(Consegna) Puoi ripetere fedelmente, riga per riga, tutte le voci qui sotto, omettendo le immagini?

>>

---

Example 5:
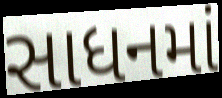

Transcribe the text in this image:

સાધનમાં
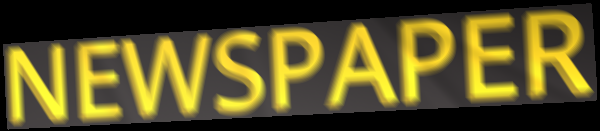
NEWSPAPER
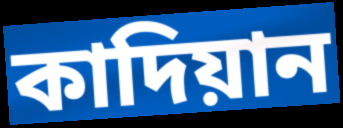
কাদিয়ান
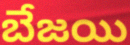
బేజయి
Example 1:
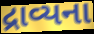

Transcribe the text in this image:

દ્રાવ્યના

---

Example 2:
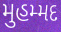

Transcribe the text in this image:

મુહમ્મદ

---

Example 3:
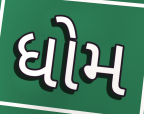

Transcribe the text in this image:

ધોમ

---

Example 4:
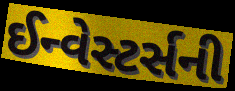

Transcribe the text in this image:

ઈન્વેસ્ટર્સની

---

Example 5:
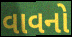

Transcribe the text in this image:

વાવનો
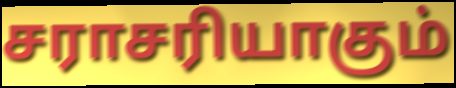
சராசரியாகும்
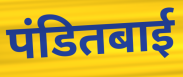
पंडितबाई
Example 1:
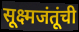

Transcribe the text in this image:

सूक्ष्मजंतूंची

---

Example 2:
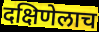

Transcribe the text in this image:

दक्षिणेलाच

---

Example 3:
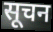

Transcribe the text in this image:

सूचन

<<

(Risultato)
---

Example 5:

Transcribe the text in this image:

સાધનમાં
NEWSPAPER
কাদিয়ান
బేజయి
Example 1:

Transcribe the text in this image:

દ્રાવ્યના

---

Example 2:

Transcribe the text in this image:

મુહમ્મદ

---

Example 3:

Transcribe the text in this image:

ધોમ

---

Example 4:

Transcribe the text in this image:

ઈન્વેસ્ટર્સની

---

Example 5:

Transcribe the text in this image:

વાવનો
சராசரியாகும்
पंडितबाई
Example 1:

Transcribe the text in this image:

सूक्ष्मजंतूंची

---

Example 2:

Transcribe the text in this image:

दक्षिणेलाच

---

Example 3:

Transcribe the text in this image:

सूचन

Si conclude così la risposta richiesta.